Hell and double hell! They knew about that?
“Forget the fork,” Tolly said. “I am much more interested in why he sent you a Jack-O-Lantern a week before Thanksgiving.”
They all gave her questioning looks. If they knew about the cake, they didn’t ask. “How am I supposed to know why Brantley Kincaid sends such weird gifts? Missy ought to know more about that than I do. She knows him better. Hell, she created him.”
“I did not. I tried. He would not be turned.”
“Turned to what? Tolly asked.
“My minion,” Missy said. “I’ve been trying to get a minion for years and haven’t been able to manage it yet. I cannot put anyone onto the Missy way of doing things. Tolly and Nathan aren’t even coming to my Iron Bowl party. They’re going to the game just to watch Kirby standing around redshirted.”
“That’s right,” Tolly said with no apology in her voice. “We’re very proud of Kirby for being redshirted. It means they are saving him so he will have an additional year of eligibility. You can go with us; I know Harris has tickets.”
“He does,” Missy said with a sigh. “And to tell the truth I would kind of like to go. But you know how Harris feels about it. He likes to watch the Alabama/Auburn game in his own house. But he did say that next year, when Kirby isn’t redshirted anymore, we will go. Beau will be old enough to go by then. And Kirby is family.”
Tolly and Harris, the children of identical twins, looked enough alike to be siblings. They practiced law together and were closer than most brothers and sisters.
Tolly laughed. “We’ll just see if he gets to play.”
“But the rest of you?” Missy looked from Lanie to Lucy. “You’ll be at our party?”
“Yes,” Lanie said.
“Of course,” Lucy said but it might be a lie. Depended on how Brantley was acting.
“Missy,” Tolly said, “I do appreciate that you are willing to uproot your whole family and come to Tuscaloosa for Thanksgiving.
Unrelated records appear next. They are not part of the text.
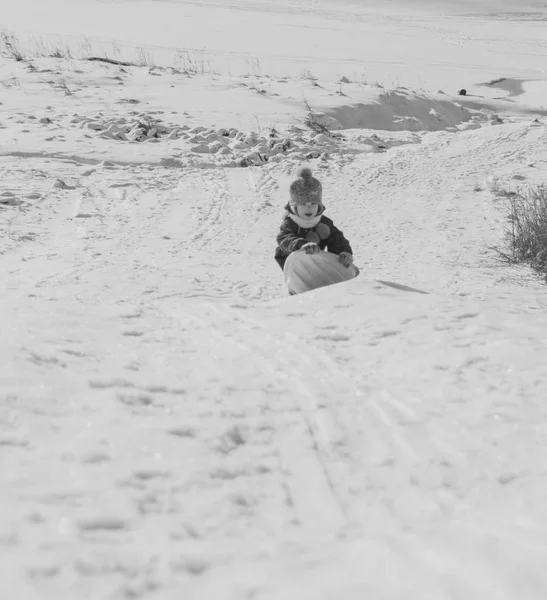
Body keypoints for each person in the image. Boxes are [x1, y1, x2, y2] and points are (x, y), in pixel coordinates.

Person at [274, 167, 354, 271]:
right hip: (293, 267)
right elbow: (284, 238)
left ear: (319, 206)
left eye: (313, 204)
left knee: (329, 234)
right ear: (295, 207)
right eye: (302, 204)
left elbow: (337, 239)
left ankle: (331, 274)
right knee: (286, 250)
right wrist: (302, 245)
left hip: (316, 264)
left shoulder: (324, 222)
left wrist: (343, 253)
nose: (309, 207)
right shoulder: (290, 222)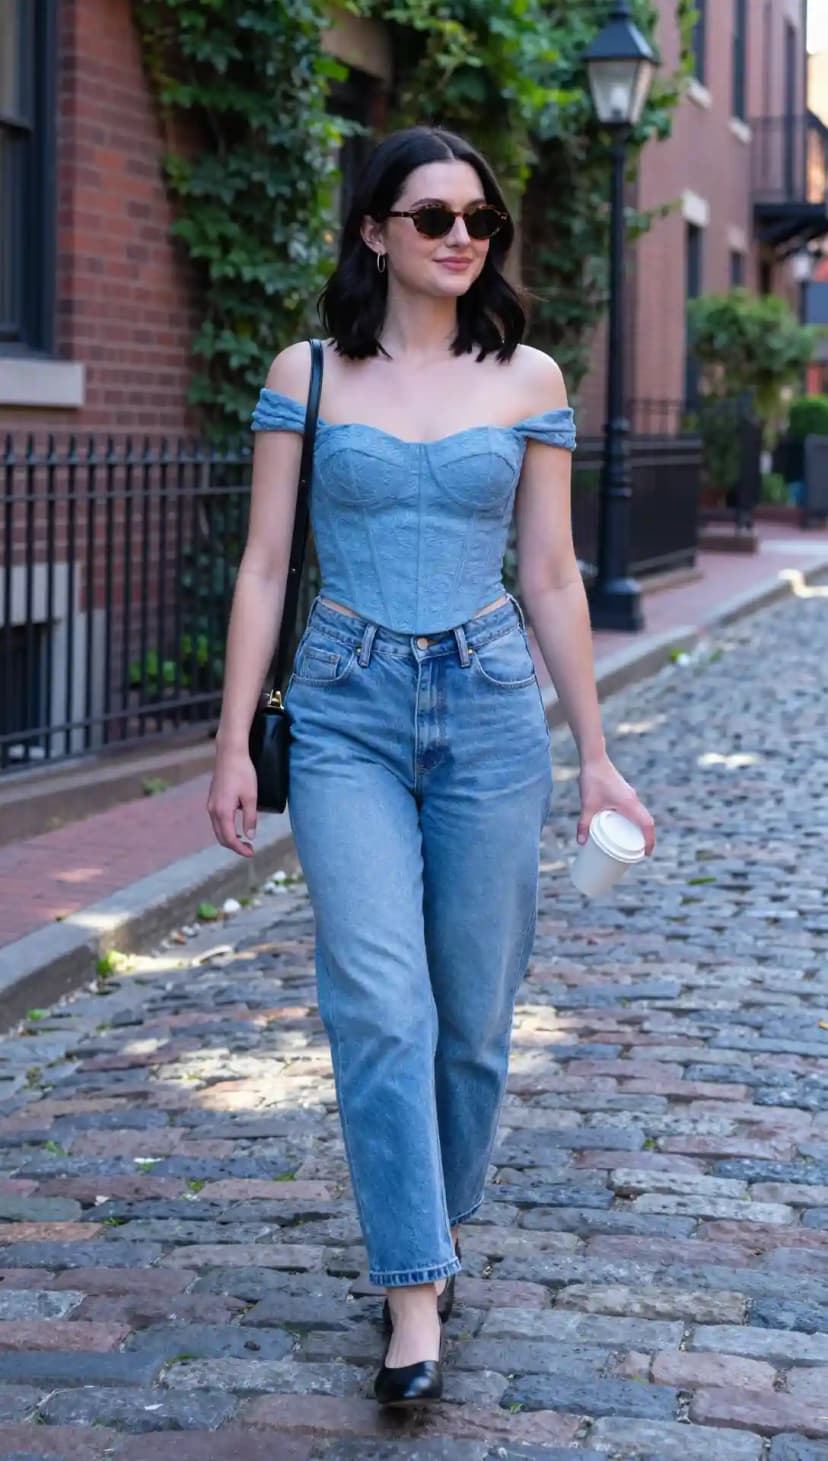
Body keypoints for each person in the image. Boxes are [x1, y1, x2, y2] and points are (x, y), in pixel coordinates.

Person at [207, 124, 655, 1407]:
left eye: (480, 220)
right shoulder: (309, 373)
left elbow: (556, 575)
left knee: (473, 1019)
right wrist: (235, 740)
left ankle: (437, 1227)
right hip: (345, 705)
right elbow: (263, 565)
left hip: (492, 709)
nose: (464, 237)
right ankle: (413, 1296)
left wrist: (599, 758)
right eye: (434, 216)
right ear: (373, 233)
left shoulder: (528, 379)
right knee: (379, 1003)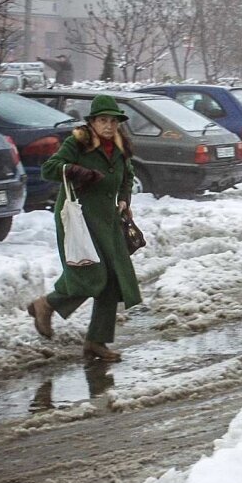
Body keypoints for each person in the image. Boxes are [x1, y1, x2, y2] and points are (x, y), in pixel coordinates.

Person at [27, 94, 142, 362]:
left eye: (113, 121)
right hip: (78, 218)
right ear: (92, 122)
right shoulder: (78, 143)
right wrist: (78, 172)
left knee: (111, 281)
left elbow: (127, 176)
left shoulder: (120, 145)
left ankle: (96, 342)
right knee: (92, 276)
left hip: (108, 219)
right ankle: (46, 304)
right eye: (103, 120)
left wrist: (124, 199)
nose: (109, 126)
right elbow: (50, 169)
I know turkey in a restaurant is no one’s idea of a great Thanksgiving.”
Missy shrugged. “Kirby’s not allowed to leave until the game is over. The Bragg/Lee/Harris contingent does what it needs to. But I am bringing pies. We are having homemade pie, even if we have to eat it in our hotel rooms, right in bed.”
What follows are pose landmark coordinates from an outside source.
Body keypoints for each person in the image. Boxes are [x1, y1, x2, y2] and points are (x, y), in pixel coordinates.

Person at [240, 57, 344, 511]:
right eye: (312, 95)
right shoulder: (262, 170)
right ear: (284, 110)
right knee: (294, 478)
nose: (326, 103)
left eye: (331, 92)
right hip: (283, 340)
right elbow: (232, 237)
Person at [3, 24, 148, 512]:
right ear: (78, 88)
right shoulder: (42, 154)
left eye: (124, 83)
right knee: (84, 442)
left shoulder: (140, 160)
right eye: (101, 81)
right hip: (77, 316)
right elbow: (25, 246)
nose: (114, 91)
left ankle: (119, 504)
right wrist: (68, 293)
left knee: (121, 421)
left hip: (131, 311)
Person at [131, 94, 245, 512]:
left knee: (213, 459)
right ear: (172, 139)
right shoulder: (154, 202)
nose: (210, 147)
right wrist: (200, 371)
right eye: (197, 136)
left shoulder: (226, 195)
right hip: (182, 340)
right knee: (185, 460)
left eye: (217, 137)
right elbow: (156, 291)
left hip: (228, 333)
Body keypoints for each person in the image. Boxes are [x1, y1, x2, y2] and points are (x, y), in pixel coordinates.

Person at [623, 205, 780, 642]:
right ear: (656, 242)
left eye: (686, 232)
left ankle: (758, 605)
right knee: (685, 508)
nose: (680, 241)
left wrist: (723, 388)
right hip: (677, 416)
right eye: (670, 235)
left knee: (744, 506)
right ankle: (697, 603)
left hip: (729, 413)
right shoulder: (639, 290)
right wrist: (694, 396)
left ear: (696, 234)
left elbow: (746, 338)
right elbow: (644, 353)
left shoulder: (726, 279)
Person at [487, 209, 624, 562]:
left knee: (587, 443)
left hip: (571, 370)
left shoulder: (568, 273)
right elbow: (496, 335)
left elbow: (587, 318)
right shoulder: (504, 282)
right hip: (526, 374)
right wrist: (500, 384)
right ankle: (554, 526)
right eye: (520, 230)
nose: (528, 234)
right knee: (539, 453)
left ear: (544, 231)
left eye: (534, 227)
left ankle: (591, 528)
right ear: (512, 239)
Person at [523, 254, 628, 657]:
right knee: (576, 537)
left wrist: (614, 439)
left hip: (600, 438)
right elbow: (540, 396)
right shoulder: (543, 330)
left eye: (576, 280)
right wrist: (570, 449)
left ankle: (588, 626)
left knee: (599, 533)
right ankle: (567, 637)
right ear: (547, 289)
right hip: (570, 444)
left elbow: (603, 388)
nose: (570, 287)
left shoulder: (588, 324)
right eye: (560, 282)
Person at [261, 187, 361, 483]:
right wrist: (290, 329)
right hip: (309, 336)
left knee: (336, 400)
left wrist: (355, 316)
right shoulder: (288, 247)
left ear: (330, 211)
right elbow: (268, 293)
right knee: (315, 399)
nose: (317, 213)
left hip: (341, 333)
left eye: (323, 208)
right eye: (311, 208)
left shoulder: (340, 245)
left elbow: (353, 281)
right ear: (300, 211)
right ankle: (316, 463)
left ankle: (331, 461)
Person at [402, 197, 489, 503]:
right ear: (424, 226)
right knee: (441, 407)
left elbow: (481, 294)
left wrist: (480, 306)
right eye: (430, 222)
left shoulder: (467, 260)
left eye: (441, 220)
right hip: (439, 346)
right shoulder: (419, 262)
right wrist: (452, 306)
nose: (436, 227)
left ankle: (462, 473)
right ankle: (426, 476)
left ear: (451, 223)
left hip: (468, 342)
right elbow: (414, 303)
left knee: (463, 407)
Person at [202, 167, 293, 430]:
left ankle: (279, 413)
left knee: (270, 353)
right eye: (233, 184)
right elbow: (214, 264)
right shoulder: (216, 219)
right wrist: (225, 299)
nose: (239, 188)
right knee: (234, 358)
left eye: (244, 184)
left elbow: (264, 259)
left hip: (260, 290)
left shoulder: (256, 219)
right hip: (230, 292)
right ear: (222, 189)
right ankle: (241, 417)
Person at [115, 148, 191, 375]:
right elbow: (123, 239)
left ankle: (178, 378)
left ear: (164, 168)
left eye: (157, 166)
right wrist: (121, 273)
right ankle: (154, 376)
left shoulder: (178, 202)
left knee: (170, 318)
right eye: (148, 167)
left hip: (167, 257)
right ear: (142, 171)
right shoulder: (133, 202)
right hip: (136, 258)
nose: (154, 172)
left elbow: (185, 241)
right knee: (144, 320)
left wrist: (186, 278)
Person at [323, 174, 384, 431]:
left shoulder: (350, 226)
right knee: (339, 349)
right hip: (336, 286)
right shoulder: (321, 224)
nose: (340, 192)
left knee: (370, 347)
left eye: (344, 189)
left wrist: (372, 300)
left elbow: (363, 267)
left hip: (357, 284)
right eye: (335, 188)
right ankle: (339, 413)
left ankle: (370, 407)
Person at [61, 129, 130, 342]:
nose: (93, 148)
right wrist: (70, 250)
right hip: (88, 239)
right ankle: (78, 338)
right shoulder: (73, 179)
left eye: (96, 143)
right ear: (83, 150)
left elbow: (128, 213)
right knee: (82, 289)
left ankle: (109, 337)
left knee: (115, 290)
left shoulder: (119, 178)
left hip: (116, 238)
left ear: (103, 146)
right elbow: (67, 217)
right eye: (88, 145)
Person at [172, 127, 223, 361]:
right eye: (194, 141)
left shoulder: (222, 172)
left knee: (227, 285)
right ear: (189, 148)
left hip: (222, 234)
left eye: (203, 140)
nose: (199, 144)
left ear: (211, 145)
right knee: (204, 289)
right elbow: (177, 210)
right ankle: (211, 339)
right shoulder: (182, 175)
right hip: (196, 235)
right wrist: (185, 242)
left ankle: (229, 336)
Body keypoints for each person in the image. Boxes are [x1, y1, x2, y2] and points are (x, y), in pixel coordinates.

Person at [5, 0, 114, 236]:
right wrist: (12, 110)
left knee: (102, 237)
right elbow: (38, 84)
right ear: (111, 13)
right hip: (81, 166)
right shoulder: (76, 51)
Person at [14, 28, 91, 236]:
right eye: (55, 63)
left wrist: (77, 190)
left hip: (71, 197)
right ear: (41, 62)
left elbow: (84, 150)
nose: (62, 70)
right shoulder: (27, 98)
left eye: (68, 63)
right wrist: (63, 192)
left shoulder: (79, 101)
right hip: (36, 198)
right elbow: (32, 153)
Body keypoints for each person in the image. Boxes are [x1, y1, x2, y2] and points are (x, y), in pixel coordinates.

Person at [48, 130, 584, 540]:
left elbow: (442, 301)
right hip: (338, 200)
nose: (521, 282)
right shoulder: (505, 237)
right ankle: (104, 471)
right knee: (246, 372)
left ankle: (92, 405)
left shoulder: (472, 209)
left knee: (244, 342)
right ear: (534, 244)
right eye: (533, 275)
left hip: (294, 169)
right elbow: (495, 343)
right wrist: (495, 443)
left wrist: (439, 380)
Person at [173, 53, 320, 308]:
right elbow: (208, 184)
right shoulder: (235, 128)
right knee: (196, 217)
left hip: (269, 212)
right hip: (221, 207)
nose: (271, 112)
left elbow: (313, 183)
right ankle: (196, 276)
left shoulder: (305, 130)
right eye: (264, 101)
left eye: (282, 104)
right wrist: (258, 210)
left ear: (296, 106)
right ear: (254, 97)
Relieved for the change of subject, Lucy jumped in. “What about the Heaven/Avery contingent? What are your Thanksgiving plans?”
Lanie smiled a sleepy smile. “Everyone is coming. My family, Luke’s parents, of course. Luke’s sister, Arabelle. We haven’t seen her since she got back from that Doctors Without Borders stint. Oh, and Luke’s cousin Sheridan and her husband. They’re bringing the baby they adopted last year, so John Luke will have a playmate.” She laughed. “As much as a ten-month-old and eight-month-old can play together.”
“That’s a lot of people, even for that big farmhouse,” Tolly said. “Are you cooking for all those people?”
“It will be a combined effort.” Lanie turned to Lucy. “How about you? I assume you’re parents aren’t coming back from Tibet. Are you going to those cousins in Charleston?”
“No.” And Lucy was thankful for it. It was a long drive and none of those people were anywhere close to her age. “It’s just Annelle and me this year.”
There were audible gasps from everyone in the room.
“No!” Lanie said. “You and Annelle come be with us at the farm. You have to.”